22 June 2005 Latest News
Honorary doctorate for Nobel prize-winning poet

IRISH-BORN, Nobel prize-winning poet Seamus Heaney was yesterday conferred with an honorary doctorate from St Andrews University at the first of seven graduation ceremonies due to take place this week.

Mr Heaney (66) received an honorary degree of Doctor of Letters at the ceremony held in the Younger Hall.

In his address, fellow writer and poet Professor Douglas Dunn, of the School of English, said that in his “amazingly productive” poetic career Seamus Heaney has been obliged to endure political turbulence and all the taunts and taints of sectarianism.

He added, “In the midst of such unenviable stresses, and the pressure to ‘say something,’ Seamus Heaney has conducted himself with integrity and dignity, displaying an exemplary loyalty to the principles of poetry—and he has done much in his criticism to define these for our time—as well as loyalty to the people he comes from.”

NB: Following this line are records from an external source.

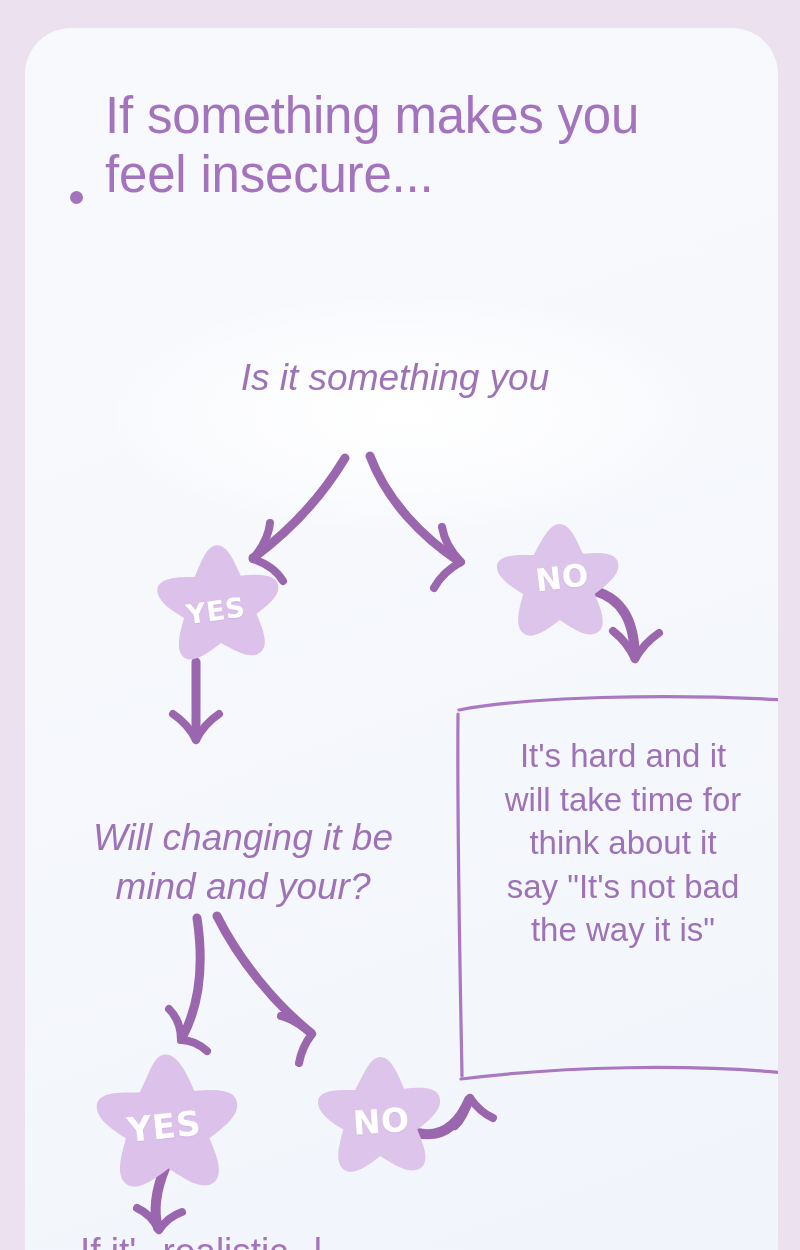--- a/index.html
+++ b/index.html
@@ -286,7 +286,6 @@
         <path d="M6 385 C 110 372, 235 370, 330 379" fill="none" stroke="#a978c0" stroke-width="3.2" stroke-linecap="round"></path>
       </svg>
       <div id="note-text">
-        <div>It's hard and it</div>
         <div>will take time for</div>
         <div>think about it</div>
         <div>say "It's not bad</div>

The eldest of nine children, Mr Heaney is a graduate of Queen’s University, Belfast.

He was appointed Boylston professor of rhetoric and oratory at Harvard in 1985, and was professor of poetry at Oxford from 1989-94. He is a well-travelled poet and a widely translated one, international in scope as well as reputation.

As well as many books of poems, Mr Heaney has published volumes of essays and lectures, edited anthologies, and published translations, including his version of Beowulf.

His poetry first came to public attention in the mid-1960s.

In recent years, he has been the recipient of several honorary degrees and is a member of Aosdana, the Irish academy of artists and writers, and a foreign member of the American Academy of Arts and Letters.

In 1996, subsequent to his winning the Nobel Prize in Literature in 1995, he was made a Commandeur de L’Ordre des Arts et Lettres by the French Ministry of Culture.